PARAMETER DESCRIPTION
dataset1

DataFrame with columns motif, A, C, G, T.

TYPE: DataFrame

dataset2

Optional second dataset. If None, computes within-set correlations.

TYPE: DataFrame | None DEFAULT: None

method

"spearman" or "pearson".

TYPE: str DEFAULT: 'spearman'

prior

Prior for normalisation.

TYPE: float DEFAULT: 0.01

RETURNS DESCRIPTION
DataFrame

Correlation matrix as a DataFrame with motif-name row and column labels.

pssm_dataset_diff

pssm_dataset_diff(dataset1: DataFrame, dataset2: DataFrame | None = None, prior: float = 0.01) -> pd.DataFrame

Compute pairwise KL divergence matrix for PSSM datasets.

PARAMETER DESCRIPTION
dataset1

DataFrame with columns motif, A, C, G, T.

TYPE: DataFrame

dataset2

Optional second dataset.

TYPE: DataFrame | None DEFAULT: None

prior

Prior for normalisation.

TYPE: float DEFAULT: 0.01

RETURNS DESCRIPTION
DataFrame

KL divergence matrix as a DataFrame.

pssm_match

pssm_match(pssm: DataFrame, motifs: dict[str, DataFrame] | DataFrame, best: bool = False, method: str = 'spearman', prior: float = 0.01) -> pd.DataFrame | str

Match a PSSM against a motif database.

PARAMETER DESCRIPTION
pssm

Query PSSM DataFrame.

TYPE: DataFrame

motifs

Either a dict mapping motif names to PSSM DataFrames, or a DataFrame with a motif column (long format).

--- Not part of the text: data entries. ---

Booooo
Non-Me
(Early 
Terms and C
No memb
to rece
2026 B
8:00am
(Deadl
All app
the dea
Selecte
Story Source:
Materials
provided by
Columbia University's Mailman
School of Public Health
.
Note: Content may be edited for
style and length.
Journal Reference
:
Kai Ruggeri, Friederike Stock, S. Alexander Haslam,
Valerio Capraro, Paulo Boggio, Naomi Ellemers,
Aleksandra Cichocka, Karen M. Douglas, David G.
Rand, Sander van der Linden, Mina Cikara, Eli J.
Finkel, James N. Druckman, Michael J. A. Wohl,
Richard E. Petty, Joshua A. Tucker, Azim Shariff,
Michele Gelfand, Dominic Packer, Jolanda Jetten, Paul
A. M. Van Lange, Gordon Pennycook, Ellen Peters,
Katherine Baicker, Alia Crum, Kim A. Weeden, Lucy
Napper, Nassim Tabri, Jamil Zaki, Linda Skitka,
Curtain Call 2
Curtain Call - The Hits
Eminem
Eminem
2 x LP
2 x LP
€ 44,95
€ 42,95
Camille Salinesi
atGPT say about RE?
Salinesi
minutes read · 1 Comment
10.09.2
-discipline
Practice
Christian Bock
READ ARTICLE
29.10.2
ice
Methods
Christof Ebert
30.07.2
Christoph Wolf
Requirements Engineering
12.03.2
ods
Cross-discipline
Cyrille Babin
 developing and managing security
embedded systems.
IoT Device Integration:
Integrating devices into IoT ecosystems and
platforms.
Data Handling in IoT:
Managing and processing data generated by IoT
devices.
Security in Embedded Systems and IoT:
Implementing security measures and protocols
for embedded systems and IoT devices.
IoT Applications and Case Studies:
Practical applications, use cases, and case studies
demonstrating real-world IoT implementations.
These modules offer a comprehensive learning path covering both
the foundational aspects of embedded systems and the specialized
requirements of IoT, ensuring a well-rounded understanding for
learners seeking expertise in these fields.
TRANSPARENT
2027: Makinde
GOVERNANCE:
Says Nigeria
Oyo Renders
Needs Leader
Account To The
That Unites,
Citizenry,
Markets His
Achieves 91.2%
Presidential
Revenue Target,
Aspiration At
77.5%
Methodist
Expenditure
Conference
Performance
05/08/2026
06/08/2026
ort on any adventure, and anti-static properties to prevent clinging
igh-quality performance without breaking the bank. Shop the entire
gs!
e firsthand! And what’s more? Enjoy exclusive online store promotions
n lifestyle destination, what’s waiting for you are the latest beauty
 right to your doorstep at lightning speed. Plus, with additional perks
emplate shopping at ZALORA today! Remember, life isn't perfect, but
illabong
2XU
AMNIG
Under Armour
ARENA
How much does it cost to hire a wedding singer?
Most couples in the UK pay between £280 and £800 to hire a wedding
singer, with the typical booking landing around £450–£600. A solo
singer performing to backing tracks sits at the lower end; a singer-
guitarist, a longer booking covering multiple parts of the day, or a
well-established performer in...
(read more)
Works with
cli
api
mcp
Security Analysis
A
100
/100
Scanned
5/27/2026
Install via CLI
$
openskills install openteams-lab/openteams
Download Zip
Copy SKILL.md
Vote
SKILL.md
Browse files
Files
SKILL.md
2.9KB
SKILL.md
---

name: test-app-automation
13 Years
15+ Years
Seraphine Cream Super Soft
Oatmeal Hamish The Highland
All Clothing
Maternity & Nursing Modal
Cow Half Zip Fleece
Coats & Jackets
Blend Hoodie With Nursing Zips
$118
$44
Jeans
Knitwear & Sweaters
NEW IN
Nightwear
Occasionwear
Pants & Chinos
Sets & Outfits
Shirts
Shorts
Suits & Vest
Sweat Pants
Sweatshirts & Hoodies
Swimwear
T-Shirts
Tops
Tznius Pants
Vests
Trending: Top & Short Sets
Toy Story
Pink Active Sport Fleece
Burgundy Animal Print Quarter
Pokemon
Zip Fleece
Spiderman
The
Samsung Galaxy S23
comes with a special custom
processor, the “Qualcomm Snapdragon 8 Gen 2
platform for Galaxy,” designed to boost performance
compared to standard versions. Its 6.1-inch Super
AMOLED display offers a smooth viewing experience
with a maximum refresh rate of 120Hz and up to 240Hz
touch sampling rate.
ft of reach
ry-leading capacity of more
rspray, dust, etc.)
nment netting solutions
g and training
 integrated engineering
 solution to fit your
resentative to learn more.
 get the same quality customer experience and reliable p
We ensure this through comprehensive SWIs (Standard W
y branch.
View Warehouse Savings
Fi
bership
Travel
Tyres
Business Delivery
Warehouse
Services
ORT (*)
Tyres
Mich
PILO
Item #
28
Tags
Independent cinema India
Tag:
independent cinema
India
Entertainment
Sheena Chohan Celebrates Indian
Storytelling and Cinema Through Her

TYPE: dict[str, DataFrame] | DataFrame

best

If True, return only the best-matching motif name.

TYPE: bool DEFAULT: False

method

"spearman", "pearson", or "kl".

TYPE: str DEFAULT: 'spearman'

prior

Prior for normalisation.

TYPE: float DEFAULT: 0.01

RETURNS DESCRIPTION
DataFrame | str

If best is True, a string with the best matching motif name. Otherwise a DataFrame with columns motif and either cor or kl, sorted by decreasing similarity (correlations) or increasing divergence (KL).